• **Task instructions**: If a line of the records contains the string "minyak", copy it out.
BEGIN Supplied material
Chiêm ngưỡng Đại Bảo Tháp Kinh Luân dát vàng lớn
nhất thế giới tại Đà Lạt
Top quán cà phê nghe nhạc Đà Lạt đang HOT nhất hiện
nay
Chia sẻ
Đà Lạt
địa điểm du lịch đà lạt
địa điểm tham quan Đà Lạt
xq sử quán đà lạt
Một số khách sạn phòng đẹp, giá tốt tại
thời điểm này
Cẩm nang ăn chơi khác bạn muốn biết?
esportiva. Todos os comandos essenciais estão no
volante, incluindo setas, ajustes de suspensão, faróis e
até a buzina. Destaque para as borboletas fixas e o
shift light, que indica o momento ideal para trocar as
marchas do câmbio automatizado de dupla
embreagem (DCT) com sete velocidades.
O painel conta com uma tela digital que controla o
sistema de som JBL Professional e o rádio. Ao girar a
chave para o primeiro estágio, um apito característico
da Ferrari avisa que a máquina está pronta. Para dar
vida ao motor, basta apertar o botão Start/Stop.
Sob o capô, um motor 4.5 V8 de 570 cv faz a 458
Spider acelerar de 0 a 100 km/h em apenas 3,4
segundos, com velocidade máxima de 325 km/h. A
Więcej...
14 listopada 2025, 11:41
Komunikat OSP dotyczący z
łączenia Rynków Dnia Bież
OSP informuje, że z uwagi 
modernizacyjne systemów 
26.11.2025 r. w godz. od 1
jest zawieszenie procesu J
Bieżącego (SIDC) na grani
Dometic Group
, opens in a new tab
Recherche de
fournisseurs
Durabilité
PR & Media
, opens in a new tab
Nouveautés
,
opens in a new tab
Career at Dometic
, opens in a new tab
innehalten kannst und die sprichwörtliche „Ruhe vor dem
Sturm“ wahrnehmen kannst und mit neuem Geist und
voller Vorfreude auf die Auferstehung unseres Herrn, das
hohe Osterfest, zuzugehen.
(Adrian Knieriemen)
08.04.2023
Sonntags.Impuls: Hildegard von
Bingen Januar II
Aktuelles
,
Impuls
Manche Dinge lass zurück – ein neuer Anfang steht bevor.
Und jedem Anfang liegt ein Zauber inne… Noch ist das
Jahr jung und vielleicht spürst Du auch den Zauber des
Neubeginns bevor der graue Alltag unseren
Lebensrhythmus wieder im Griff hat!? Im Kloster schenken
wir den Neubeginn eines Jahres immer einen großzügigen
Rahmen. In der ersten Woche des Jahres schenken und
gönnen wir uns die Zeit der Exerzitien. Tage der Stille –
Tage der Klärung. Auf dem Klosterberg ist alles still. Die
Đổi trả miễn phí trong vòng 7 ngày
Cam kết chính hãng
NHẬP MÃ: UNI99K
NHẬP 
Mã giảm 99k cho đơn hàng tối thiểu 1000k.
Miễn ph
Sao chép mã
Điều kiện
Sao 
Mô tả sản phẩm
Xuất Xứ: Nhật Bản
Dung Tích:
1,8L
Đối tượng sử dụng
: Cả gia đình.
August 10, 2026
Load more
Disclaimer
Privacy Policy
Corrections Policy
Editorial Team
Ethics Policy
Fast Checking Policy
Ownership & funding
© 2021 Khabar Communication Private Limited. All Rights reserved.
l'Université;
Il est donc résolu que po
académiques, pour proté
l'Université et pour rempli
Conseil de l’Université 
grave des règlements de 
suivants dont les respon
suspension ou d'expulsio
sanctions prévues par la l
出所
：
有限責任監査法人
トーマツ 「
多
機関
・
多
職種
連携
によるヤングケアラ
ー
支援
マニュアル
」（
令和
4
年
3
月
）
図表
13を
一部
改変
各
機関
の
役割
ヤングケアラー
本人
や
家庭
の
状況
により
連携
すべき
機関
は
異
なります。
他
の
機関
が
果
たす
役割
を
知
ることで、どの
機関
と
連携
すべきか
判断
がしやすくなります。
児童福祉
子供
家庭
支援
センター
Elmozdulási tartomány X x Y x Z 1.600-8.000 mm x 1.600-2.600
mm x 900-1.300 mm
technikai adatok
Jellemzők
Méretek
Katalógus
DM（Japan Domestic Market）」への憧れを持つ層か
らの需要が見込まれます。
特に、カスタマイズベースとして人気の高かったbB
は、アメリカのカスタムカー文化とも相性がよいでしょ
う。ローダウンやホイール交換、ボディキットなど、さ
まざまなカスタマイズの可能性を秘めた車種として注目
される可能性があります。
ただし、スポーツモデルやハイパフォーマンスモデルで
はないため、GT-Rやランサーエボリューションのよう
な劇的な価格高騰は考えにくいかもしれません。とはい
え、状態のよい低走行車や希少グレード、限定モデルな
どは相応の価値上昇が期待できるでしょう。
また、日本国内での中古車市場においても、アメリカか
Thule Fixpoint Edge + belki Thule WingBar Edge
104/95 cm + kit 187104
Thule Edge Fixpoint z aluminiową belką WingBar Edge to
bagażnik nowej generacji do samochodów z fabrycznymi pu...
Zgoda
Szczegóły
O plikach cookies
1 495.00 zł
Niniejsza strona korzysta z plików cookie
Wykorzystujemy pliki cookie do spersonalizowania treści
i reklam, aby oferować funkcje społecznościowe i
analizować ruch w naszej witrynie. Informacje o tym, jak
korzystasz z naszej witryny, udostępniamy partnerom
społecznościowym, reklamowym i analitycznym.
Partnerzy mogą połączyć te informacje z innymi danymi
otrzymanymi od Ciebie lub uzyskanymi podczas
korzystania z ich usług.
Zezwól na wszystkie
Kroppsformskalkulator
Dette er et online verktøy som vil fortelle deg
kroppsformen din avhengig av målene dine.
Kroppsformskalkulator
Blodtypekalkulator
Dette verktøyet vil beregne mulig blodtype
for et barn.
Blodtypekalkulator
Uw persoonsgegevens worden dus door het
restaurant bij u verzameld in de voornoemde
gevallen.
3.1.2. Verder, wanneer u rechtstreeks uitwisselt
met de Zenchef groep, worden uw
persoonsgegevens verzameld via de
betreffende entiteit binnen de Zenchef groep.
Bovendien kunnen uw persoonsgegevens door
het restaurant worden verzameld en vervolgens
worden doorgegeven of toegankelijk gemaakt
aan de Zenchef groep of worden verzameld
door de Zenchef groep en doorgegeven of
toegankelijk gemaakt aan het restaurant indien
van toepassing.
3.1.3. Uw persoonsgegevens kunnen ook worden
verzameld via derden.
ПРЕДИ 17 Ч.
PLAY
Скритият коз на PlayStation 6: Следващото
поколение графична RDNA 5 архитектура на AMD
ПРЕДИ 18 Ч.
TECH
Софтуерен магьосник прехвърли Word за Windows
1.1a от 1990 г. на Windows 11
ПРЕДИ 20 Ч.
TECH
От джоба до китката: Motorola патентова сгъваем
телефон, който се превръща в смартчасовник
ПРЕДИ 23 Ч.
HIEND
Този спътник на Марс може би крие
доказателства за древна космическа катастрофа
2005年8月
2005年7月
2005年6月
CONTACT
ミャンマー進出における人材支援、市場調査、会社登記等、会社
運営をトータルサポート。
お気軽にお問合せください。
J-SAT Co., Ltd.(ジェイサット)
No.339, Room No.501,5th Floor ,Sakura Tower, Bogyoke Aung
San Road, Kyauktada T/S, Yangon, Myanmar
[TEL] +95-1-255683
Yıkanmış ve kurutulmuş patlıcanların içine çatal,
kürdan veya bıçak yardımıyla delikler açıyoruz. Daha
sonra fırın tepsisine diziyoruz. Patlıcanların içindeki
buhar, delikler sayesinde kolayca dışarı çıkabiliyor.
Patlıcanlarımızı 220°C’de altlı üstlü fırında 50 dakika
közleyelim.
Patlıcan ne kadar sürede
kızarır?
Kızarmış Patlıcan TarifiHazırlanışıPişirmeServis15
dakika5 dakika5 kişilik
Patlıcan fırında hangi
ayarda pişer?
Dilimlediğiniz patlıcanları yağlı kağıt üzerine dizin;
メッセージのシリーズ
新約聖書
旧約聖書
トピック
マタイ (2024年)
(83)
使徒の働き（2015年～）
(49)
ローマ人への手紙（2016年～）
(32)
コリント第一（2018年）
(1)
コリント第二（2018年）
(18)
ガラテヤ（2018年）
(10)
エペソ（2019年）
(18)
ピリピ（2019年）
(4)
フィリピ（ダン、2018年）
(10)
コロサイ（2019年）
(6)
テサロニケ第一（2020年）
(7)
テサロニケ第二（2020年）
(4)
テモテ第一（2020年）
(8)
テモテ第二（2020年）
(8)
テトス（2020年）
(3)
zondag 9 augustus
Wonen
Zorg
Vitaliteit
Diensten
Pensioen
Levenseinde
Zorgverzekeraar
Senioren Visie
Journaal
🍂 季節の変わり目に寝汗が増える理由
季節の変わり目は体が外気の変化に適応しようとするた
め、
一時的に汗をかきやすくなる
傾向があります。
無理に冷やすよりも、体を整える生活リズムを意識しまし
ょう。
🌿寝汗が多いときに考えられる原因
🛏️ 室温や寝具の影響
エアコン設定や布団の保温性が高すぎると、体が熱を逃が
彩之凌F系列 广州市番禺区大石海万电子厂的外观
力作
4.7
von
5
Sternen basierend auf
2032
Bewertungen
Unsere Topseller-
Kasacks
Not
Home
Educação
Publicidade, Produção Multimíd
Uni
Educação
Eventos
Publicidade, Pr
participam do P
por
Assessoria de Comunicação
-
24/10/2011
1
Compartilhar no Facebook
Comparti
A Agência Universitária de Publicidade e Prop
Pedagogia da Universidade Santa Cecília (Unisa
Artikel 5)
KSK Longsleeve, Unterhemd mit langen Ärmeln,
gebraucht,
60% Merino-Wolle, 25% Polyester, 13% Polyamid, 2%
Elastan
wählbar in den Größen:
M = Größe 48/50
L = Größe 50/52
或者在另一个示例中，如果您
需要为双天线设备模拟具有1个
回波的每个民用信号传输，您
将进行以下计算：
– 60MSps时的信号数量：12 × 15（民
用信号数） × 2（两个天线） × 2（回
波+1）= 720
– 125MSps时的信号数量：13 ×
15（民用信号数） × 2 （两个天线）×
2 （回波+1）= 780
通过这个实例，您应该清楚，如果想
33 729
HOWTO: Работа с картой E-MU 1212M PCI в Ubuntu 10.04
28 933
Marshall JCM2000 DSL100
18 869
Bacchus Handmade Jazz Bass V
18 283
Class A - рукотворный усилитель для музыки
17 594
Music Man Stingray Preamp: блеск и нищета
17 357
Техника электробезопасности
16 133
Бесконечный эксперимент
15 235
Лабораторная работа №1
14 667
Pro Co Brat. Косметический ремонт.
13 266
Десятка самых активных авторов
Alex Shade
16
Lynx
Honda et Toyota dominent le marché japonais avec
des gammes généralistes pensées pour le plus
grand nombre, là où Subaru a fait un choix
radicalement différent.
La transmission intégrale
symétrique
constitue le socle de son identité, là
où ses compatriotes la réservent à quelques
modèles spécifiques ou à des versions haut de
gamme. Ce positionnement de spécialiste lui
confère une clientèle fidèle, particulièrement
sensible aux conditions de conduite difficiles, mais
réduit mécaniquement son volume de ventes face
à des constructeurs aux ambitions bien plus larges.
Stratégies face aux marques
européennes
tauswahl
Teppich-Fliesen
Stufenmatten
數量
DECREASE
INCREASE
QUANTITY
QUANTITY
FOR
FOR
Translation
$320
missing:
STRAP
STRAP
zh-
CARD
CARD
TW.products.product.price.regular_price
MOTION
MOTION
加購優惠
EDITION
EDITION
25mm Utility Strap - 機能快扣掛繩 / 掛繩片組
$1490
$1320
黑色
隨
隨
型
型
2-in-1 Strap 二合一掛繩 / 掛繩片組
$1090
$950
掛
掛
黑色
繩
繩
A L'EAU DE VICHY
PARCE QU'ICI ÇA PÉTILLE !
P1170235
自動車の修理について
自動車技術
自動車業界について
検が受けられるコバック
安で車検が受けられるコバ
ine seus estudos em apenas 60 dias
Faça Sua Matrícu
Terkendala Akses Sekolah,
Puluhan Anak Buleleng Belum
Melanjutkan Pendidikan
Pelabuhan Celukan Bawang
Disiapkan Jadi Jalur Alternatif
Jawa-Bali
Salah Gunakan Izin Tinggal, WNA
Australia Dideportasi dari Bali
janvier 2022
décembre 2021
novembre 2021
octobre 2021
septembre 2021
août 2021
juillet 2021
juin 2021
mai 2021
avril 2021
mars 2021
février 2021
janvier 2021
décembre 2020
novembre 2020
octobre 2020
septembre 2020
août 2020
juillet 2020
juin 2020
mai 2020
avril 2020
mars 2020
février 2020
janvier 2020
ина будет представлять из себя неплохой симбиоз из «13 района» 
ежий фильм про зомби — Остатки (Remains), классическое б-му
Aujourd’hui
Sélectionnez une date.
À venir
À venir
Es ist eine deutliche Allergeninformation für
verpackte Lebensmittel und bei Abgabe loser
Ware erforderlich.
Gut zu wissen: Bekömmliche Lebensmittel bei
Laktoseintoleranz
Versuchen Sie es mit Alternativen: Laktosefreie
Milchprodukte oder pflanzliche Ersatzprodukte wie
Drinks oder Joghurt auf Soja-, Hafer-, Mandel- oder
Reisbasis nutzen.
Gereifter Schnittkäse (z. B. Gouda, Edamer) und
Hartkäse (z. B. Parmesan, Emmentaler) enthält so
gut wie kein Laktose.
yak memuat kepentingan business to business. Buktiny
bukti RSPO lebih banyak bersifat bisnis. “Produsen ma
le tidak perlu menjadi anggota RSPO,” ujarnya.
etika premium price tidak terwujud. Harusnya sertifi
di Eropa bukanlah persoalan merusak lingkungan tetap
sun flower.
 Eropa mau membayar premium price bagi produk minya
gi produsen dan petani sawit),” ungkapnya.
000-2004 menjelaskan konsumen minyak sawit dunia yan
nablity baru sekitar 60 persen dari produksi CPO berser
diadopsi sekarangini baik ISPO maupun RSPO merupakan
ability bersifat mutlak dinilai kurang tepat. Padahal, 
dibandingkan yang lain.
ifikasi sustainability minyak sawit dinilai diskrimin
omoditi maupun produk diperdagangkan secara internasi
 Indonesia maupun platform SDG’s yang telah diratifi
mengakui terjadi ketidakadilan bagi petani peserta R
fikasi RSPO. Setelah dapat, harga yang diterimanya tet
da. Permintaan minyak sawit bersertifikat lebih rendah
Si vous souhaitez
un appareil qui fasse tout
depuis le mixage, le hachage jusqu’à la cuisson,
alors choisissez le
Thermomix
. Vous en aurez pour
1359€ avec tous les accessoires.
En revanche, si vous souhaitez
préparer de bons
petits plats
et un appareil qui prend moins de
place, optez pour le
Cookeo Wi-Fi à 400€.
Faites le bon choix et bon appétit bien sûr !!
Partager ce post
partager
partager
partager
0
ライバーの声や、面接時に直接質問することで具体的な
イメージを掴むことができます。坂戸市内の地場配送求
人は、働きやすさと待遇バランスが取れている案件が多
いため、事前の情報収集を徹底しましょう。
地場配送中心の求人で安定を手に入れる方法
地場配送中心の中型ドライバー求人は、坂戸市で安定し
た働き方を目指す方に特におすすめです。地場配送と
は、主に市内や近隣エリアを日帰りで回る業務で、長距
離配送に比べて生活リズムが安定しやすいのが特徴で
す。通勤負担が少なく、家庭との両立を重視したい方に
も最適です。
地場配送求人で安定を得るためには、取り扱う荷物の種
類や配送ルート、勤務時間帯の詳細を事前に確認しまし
END Supplied material
• **Answer below**:
000-2004 menjelaskan konsumen minyak sawit dunia yan
ifikasi sustainability minyak sawit dinilai diskrimin
da. Permintaan minyak sawit bersertifikat lebih rendah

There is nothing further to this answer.